Opinions expressed in this essay are my own and do not necessarily reflect opinions of other persons, publications or organizations.

Wednesday, July 1, 2015

Ouch! Confession of a barefoot writer



            All kind of things were going on. Frank Sinatra made his singing debut, Finland surrendered to the invading Soviets and Benito Mussolini joined his buddy Adolph Hitler in going to war against Britain and France. It was a lively year, 1940, and the U.S. census folks counted more than 131 million Americans. That included nearly 13 million African Americans.

            In 1940 I heard a talk by a middle-aged Georgia teacher who smiled a lot when she talked about growing up in the heart of the old Confederacy. She was born about 30 years after Sherman’s Union Army burned Atlanta, which 1940 moviegoers were watching in blazing Technicolor.  “Gone with the Wind” swept the Academy Awards.

            This lady, who began absorbing racism with her first breath, and didn’t seem to know it, was an up-front volunteer when the needy of any race needed anything.
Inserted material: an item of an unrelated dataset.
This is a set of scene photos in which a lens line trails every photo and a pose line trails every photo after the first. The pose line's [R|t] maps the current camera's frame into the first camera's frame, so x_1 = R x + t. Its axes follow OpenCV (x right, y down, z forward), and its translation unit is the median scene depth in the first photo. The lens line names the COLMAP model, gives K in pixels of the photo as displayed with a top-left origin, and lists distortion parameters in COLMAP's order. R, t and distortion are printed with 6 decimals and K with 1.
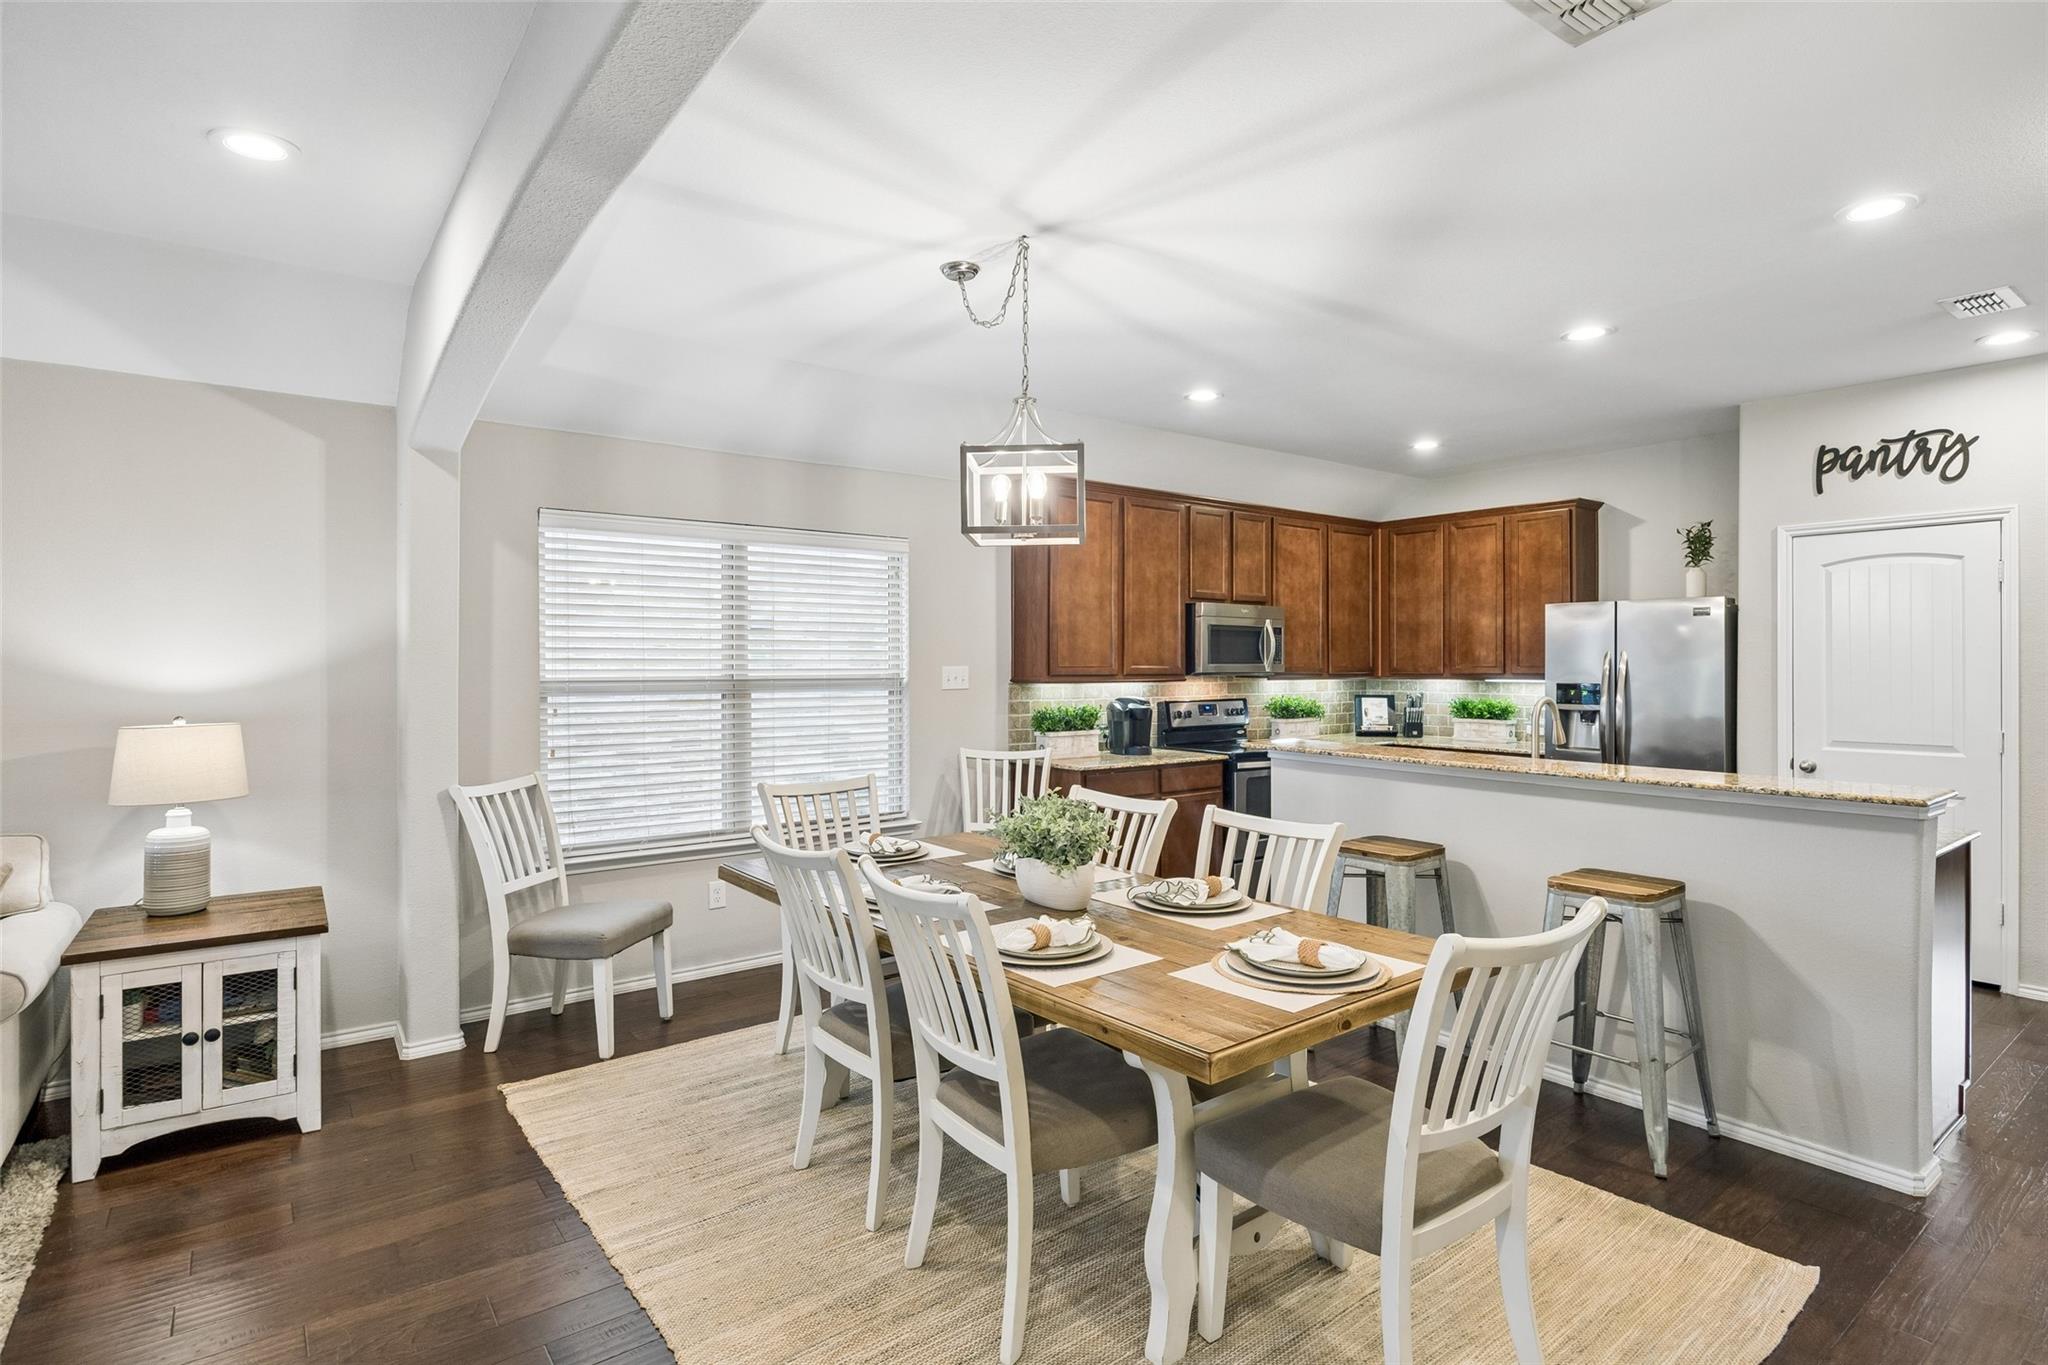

In her talk she described a visit to Tuskegee with a group of white teachers, invited to lunch at the famous black school in Alabama. The white guests were seated, she said, while the black hosts remained standing. “They knew their place,” she said.
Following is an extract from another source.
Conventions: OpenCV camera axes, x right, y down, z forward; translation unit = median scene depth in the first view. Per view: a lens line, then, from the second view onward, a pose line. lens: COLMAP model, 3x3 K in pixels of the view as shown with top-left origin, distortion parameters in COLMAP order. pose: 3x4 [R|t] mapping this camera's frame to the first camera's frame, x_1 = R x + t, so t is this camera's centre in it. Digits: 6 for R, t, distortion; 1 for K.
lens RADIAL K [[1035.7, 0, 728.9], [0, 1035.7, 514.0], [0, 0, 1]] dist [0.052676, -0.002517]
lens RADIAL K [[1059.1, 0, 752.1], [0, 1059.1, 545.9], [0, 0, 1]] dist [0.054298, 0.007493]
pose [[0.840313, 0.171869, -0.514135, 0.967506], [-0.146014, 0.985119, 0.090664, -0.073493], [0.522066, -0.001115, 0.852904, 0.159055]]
            Of course they knew their place, but it took decades for many Americans to recognize that dismal place. Union soldiers by the thousands had given everything they had to destroy slavery; their victory was diluted by racial segregation, a dissimulation invented by the defeated. Many remember the signs marking “white” and “colored” drinking fountains and rest rooms, laws requiring separate seating in buses and, the greatest scandal of all, in churches. Blacks did not often make it into newspaper stories, except an occasional piece by a police reporter. A major newspaper declined to identify any black woman as married; there were no Mrs. John Smiths—just Jane Smith—in stories about black citizens.

            I admit a certain bias. I’m a life member of NAACP. I’m also a life member of the USA. I believe in what they both stand for, but I do not agree with everything either one does. It is easy to be a card-carrying automaton, allowing the outfit to make all the decisions, and lots of people carry those cards. Judgments are swift and impersonal.

I make another admission. I’m writing this while hosting gout in one entire foot. Occasional gout visits are part of the mystery of multiple system atrophy (MSA).  Just because the writer is barefoot he is not Gandhi. Gandhi spun with a wheel. This writer just spins.

            Now consider the case of Rachel Dolezal in Spokane, Washington, a nifty city in one of the most beautiful parts of the country, home to Gonzaga University and a lot more. Maybe you, too, were lucky enough to be there for Expo ’74. Rachel was president of the NAACP chapter. Her long-time claim to be African American was challenged by her parents, then by others who did not know her and had never seen her. Here was an opportunity to extend an arm of comfort to a troubled person, of trying to understand a woman’s need and confusion. But critics scolded her, sent her back to where she came from.

            We Christians do that in our churches. We commonly pray for the Eternal to forgive us in precisely the way we forgive others, a state of mind and heart demonstrated so powerfully by African American Christians following the church massacre in Charleston, South Carolina. But we do not always respond in the way of Jesus and his Charleston disciples.